All Aboard Florida seeks to reshuffle its financing plan to avoid legal battle on unlawful bond allocation

Attorneys for Martin County filed a memo in Federal Court Tuesday asking a Judge to deny a request by the U.S. Department of Transportation (DOT) for an extension to file their opposition to Martin County’s motion for summary judgment. This comes as All Aboard Florida (AAF a.k.a Brightline) applies for a “new” pending application for a $600 million Private Activity Bond (PAB) allocation from DOT to finance Phase I (Miami to West Palm Beach) of the high-speed passenger rail project and has requested a separate amount of $1.15 billion to fund Phase II (West Palm Beach to Orlando) of the project. The two amounts equate to nearly $1.75 billion, which DOT approved in 2014 and is the foundation of Martin County’s federal lawsuit.

 

Martin County has argued the authorization was unlawful because it occurred before environmental reviews of the project were completed.

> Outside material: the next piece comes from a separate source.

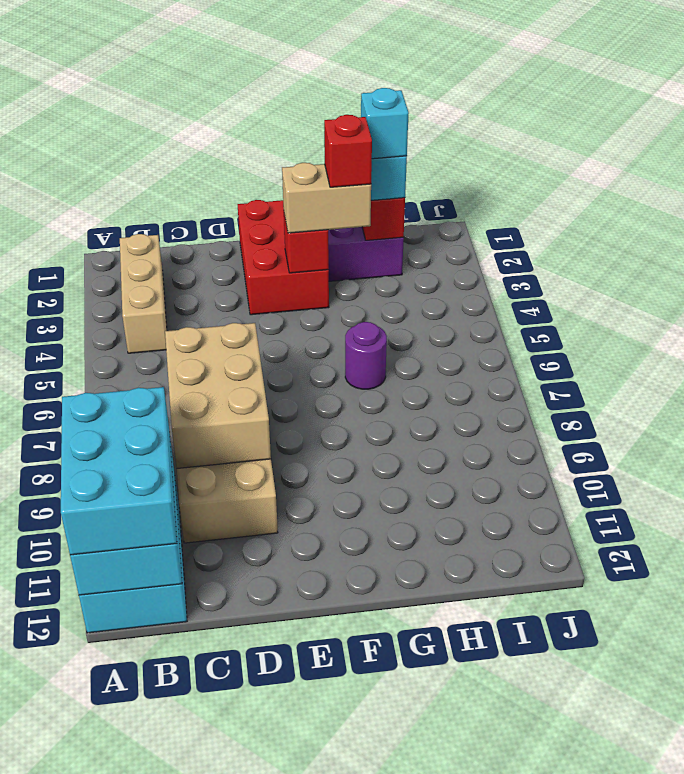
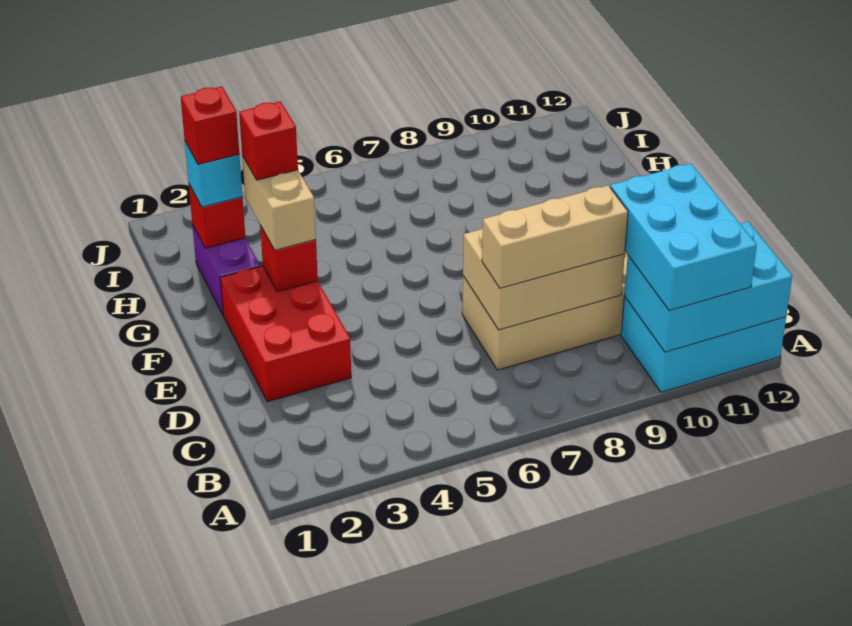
cyan brick A10:B12 level 3 -> cyan brick A10:C11 level 3
tan brick B2:B4 level 1 -> tan brick C7:C9 level 3
red brick E1:F3 level 1 -> red brick D2:F3 level 1
purple round brick G6 level 1 -> none
cyan brick H2 level 4 -> red brick H2 level 4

Just last week, Martin County filed a motion for summary judgement, requesting a Federal Judge throw out the preliminary approval of $1.75 billion in tax-exempt bonds. The filing set the stage for further proceedings to bring the case to a swift and final judgment.

 

AAF still needs PAB assistance to finance Phase II of the project, the route that would send high-speed trains through Martin County and other Treasure Coast communities. AAF’s intention to move forward with the new $600 million PAB application and a potential $1.15 billion PAB application to finance Phase II indicates AAF is attempting to reshuffle its financing plan to avert a judgment on the original PAB allocation which Martin County argues violated environmental laws.

 

In August,Martin County won a major victory in its opposition to the AAF project when U.S. District Court Judge Christopher Cooper, stated Martin and Indian River counties do have standing to proceed with the April 2015 lawsuit brought against AAF and DOT to stop violations of our nation’s environmental laws and the improper authorization of $1.75 billion in taxpayer subsidized bonds. Judge Cooper said Martin County and the plaintiffs demonstrated that without the bond allocation, the AAF Project is significantly less likely to proceed, and that the plaintiffs have adequately demonstrated that the DOT’s bond allocation violated environmental laws.